Niger Set for First Democratic Transition as Issoufou Steps Down

Niger President Mahamadou Issoufou’s favored successor, Mohamed Bazoum, is the front-runner to win Sunday’s elections, after the main opposition challenger was barred from standing.

Issoufou, 68, is stepping down after serving two five-year terms. His departure paves the way for the first-ever peaceful transition of power between two elected leaders in the West African nation, which has had four coups since it won independence from France in 1960. More than 7.4 million people have registered to vote.

Bazoum, 60, who has the backing of the ruling Parti Nigerien pour la Democratie et le Socialisme Tarayya, served as Issoufou’s foreign and interior minister before quitting to focus on his campaign. He faces 29 other candidates, including ex-president Mahamane Ousmane and Ibrahim Yacouba, a former foreign minister.

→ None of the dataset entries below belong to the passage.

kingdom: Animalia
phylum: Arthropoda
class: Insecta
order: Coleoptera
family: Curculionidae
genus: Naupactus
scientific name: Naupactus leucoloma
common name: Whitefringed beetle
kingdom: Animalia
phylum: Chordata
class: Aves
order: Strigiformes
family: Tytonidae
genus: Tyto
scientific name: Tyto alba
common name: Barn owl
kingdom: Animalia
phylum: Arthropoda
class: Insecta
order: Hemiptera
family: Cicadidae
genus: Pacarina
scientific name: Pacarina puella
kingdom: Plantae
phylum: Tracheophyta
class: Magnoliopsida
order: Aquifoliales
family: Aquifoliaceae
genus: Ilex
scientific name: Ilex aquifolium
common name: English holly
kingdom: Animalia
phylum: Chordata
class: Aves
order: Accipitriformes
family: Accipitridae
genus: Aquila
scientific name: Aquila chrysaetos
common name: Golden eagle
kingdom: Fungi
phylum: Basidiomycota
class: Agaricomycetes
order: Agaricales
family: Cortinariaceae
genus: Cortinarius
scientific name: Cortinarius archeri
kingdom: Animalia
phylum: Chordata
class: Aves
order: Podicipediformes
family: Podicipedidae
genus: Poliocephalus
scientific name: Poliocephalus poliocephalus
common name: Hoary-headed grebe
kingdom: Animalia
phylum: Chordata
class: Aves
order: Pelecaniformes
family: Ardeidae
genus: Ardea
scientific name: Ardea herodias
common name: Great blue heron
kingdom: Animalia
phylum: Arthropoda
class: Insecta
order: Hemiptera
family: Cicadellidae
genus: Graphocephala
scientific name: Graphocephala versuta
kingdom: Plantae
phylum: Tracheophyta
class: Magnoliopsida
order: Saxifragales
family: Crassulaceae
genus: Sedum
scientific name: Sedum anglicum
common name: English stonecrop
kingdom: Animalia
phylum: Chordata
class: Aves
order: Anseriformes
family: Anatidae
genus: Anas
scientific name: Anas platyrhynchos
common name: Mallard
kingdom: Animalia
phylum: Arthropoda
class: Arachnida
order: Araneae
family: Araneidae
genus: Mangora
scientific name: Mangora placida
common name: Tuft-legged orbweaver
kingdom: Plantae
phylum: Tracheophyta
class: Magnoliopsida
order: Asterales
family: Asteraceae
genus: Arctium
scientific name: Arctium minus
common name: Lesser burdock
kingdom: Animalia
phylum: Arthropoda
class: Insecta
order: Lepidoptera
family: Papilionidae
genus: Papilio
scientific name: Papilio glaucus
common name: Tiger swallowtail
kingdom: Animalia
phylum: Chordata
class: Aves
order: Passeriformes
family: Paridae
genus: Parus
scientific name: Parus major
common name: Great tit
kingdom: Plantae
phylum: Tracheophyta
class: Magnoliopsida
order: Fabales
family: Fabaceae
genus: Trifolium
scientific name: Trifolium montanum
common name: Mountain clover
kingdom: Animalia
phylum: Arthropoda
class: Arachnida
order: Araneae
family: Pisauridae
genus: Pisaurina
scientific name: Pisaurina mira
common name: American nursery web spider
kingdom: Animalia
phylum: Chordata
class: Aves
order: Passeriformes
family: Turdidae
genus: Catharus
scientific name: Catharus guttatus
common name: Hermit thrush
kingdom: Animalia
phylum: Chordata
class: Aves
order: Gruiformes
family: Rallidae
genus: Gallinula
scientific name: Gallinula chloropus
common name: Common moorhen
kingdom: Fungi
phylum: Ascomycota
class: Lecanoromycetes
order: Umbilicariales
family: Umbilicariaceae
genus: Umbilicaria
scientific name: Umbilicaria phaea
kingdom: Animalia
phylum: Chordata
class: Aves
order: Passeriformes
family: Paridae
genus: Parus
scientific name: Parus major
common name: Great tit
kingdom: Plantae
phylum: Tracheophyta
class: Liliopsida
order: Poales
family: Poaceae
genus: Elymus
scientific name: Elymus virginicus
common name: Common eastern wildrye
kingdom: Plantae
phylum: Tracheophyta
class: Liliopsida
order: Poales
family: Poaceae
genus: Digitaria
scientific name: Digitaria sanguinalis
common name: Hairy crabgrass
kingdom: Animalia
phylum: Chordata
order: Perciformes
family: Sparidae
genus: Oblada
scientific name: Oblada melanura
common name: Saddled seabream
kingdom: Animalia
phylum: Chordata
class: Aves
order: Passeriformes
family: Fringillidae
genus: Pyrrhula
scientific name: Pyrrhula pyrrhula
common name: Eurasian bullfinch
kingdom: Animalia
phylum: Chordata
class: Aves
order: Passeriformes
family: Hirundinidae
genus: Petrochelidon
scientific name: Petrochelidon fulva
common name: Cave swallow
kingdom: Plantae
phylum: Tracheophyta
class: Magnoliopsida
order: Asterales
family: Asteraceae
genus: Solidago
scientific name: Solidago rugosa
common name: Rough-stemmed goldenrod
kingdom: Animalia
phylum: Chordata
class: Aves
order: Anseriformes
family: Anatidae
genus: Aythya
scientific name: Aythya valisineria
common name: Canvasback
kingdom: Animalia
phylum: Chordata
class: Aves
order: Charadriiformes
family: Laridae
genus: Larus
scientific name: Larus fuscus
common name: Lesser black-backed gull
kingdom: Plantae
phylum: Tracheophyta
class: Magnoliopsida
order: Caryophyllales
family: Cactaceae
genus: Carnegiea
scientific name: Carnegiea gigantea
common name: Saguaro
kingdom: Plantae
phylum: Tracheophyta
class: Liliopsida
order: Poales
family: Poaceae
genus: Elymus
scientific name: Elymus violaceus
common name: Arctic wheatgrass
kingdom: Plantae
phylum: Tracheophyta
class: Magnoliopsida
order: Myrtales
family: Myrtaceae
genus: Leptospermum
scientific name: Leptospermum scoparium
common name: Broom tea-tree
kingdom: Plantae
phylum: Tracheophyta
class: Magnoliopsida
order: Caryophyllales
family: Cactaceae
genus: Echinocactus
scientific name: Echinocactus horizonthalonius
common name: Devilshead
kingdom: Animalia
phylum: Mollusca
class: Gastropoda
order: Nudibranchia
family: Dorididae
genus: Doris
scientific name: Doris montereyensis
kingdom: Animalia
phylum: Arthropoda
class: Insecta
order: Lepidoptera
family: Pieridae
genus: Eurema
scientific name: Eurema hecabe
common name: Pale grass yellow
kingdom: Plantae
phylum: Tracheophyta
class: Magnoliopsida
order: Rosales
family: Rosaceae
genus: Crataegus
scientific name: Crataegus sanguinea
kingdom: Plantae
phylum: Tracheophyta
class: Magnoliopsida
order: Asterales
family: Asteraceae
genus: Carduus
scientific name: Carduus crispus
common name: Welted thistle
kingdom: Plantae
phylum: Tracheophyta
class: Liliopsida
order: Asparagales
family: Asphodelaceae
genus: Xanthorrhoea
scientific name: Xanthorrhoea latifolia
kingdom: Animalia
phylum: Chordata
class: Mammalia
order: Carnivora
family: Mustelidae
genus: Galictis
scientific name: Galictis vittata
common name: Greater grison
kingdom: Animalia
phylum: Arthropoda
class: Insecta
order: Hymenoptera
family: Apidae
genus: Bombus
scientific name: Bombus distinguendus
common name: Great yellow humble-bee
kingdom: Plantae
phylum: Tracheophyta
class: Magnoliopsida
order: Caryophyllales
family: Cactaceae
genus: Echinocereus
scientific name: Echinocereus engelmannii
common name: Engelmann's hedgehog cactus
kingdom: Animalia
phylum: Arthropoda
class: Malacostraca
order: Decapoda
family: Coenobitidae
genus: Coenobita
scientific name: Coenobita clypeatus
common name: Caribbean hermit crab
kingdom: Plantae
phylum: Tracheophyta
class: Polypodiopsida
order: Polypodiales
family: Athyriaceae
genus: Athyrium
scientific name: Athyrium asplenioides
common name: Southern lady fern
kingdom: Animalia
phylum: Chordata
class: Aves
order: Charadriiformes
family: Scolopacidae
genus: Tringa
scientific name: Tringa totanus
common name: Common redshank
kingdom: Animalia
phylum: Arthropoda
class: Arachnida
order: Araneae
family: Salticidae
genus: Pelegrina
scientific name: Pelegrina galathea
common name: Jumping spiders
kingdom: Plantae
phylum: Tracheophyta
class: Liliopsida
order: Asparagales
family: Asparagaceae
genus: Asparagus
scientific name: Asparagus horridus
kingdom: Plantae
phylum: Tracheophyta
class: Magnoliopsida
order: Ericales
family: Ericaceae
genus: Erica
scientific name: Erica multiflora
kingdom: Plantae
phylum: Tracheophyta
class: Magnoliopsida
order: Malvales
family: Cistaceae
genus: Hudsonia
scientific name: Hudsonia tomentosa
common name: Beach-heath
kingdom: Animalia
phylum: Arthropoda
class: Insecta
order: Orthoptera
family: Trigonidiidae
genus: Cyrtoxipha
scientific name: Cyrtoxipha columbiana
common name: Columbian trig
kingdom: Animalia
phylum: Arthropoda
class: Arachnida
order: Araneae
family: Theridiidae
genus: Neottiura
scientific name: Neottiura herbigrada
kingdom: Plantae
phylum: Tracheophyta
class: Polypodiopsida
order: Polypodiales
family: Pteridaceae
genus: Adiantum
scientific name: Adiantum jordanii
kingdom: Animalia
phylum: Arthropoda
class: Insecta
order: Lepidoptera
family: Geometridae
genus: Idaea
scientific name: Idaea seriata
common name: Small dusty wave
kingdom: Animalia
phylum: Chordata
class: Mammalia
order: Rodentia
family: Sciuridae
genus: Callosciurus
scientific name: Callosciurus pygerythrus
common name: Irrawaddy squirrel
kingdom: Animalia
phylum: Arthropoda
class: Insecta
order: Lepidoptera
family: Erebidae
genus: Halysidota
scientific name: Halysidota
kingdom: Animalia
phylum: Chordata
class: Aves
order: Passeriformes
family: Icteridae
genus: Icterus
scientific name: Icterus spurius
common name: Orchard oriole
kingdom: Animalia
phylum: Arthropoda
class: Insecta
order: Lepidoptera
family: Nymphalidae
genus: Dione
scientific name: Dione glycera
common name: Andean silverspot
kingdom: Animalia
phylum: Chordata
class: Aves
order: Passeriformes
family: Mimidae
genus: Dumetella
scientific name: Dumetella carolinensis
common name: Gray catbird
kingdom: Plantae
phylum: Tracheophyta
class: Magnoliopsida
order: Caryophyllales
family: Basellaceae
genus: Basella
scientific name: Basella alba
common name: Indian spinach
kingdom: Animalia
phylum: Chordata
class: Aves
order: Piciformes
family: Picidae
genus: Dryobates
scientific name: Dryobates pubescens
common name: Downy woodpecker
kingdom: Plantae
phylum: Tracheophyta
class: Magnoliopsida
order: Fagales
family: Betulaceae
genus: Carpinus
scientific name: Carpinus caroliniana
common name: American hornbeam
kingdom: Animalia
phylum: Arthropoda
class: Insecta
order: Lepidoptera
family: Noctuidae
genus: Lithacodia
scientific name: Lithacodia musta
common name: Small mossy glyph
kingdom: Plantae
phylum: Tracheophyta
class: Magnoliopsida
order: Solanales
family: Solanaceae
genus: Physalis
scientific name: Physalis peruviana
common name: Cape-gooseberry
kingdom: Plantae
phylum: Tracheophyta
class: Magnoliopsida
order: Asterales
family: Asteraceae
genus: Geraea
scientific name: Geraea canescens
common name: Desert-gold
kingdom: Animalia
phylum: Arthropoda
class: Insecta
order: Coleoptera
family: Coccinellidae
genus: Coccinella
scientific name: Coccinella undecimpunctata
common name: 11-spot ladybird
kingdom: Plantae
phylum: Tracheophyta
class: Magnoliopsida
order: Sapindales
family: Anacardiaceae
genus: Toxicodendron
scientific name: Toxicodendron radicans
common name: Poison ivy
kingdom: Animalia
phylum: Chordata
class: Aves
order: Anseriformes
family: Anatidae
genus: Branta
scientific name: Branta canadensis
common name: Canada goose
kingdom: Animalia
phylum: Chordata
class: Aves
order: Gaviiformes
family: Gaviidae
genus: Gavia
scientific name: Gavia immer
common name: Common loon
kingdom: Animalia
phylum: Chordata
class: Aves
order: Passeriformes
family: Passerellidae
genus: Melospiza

The Constitutional Court deemed Hama Amadou, the main opposition leader, ineligible to run. While the court didn’t give a reason for it’s decision, it may be related to his 2017 conviction for being involved in a child trafficking ring — a crime for which he served a one-year-prison sentence.

Least-Developed Nation

The United Nations Development Program last year ranked Niger as the world’s least-developed nation. Advances have been made during Issoufou’s tenure, with World Bank data showing the proportion of the population living below the poverty line has fallen to just more than 40%, from 48% a decade ago.

Niger’s education and health-care budgets have come under pressure over recent years however, as the government redirected funds to counter attacks by Boko Haram and al-Qaeda-affiliated militants that killed scores of people.

The world’s fifth-largest producer of uranium, Niger has emerged as a linchpin in the fight against insurgents in West Africa’s Sahel region. The U.S. has a $110 million drone base in the northern city of Agadez and France has deployed troops as part of a counter-terrorism force.

If elected, Bazoum has pledged to increase access to secondary education for girls, a change he says will encourage them to have fewer children. Niger’s population growth rate of 3.8% is one of the world’s highest.